Rent control measures not only fail to improve the financial situation of most renters but also shift the burden of economic difficulties, inflation and other costs onto the housing provider with no counterbalance. This drives “mom and pop” housing providers out of communities, stalls new development, reduces the supply of rental units, lowers property values and, over time, harms that area’s economy. “Mom and pop” housing providers typically own a rental property as a means for savings and investments for their family’s future.

Rent control has failed everywhere it’s been tried. This fact cannot be argued.

A rental cap leads housing providers to sell their rental properties to owner occupants so that housing providers can still earn market price for their real estate. Rent control leads to decay of the rental housing stock; housing provider may not invest in maintenance because they can’t recoup their investment by raising rents.

Moreover, some jurisdictions would adopt rent control while others would not.

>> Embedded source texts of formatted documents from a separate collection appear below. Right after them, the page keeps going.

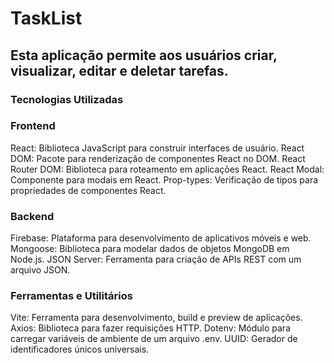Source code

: # TaskList #
## Esta aplicação permite aos usuários criar, visualizar, editar e deletar tarefas. ##

### Tecnologias Utilizadas ###

### Frontend ###

React: Biblioteca JavaScript para construir interfaces de usuário.
React DOM: Pacote para renderização de componentes React no DOM.
React Router DOM: Biblioteca para roteamento em aplicações React.
React Modal: Componente para modais em React.
Prop-types: Verificação de tipos para propriedades de componentes React.

### Backend ###

Firebase: Plataforma para desenvolvimento de aplicativos móveis e web.
Mongoose: Biblioteca para modelar dados de objetos MongoDB em Node.js.
JSON Server: Ferramenta para criação de APIs REST com um arquivo JSON.

### Ferramentas e Utilitários ###

Vite: Ferramenta para desenvolvimento, build e preview de aplicações.
Axios: Biblioteca para fazer requisições HTTP.
Dotenv: Módulo para carregar variáveis de ambiente de um arquivo .env.
UUID: Gerador de identificadores únicos universais.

This would place an unfair housing burden on local jurisdictions adjacent to those who adopt rent control because people will look for available housing elsewhere. Though rent control may provide some relief to current tenants, in the long run it decreases affordability, fuels gentrification and creates negative spillovers on the surrounding neighborhood. The ripple effect leads to transportation and workforce inefficiencies, areas already in need of long-term solutions as well.

We can pursue better policy options available right now to address the common denominator of the housing shortage. We must increase the housing supply by removing regulatory barriers that only serve to limit how many structures are built and delay the needs of our communities. We should explore ways to incentivize local jurisdictions to relax overly restrictive zoning codes and permitting and invite the necessary investment to build housing that meets the needs of the entire spectrum.

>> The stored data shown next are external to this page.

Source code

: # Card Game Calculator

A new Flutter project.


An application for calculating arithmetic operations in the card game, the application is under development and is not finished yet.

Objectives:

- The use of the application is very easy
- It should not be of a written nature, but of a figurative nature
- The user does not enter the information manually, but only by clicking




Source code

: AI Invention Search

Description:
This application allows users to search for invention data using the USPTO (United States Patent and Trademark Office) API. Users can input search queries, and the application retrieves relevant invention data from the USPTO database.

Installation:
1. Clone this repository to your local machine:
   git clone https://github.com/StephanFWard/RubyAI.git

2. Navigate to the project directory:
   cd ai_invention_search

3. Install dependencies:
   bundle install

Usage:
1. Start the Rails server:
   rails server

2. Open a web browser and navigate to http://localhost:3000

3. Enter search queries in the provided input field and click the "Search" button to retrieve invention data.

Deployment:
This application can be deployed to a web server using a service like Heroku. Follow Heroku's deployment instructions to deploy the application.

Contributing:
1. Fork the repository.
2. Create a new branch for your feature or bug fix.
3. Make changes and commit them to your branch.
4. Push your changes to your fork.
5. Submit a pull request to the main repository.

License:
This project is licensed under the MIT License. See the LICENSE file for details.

Although well-intentioned by bill supporters and several state lawmakers, the emotional, economically flawed, unfounded passage of such a bill would result in a huge detriment to Colorado’s housing market creating a patchwork of “rent stabilization” ordinances throughout the state. All of this creates unintended, adverse outcomes by capping the ability for housing providers to set rent.

So, as we stand here at the doorstep of a new year, a new lawmaking session at our state Capitol, we know rent control is not the answer, and we know Colorado doesn’t have rental units to lose. We know through experience and results of past efforts the answer to solving our affordability crisis is increasing the supply, as that is the single greatest way to achieve more affordable housing for all Coloradans.

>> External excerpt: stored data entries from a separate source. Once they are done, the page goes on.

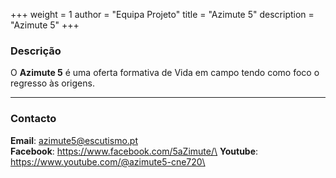 +++
weight = 1
author = "Equipa Projeto"
title = "Azimute 5"
description = "Azimute 5"
+++

<!---more-->

### Descrição

O **Azimute 5** é uma oferta formativa de Vida em campo tendo como foco o regresso às origens.

---

### Contacto

**Email**:  azimute5@escutismo.pt\
**Facebook**: https://www.facebook.com/5aZimute/\
**Youtube**:  https://www.youtube.com/@azimute5-cne720\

My family’s journey and opportunities to create generational wealth through homeownership were the result of hard work, perseverance and sound policies that created diverse ranges of housing inventory. It’s a formula that has worked for generations and will work for generations to come.

Now is the time to focus on other policy solutions that work. We need to remove regulatory barriers that serve to limit how many structures are built and delay the units our communities need. We need to incentivize local jurisdictions to relax restrictive zoning codes and create real solutions for housing affordability by focusing on the outcomes and tools, including ones like Proposition 123, to increase our state’s housing supply. Let’s not be the next failed rent control case study.

Lisa Nguyen is president of the Greater Denver Chapter of the Asian Real Estate Association of America (AREAA); vice chair for the National AREAA Affordable Housing Task Force; chair for the Denver Metro Association of REALTORS (DMAR) Diversity Alliance Committee, and DMAR treasurer.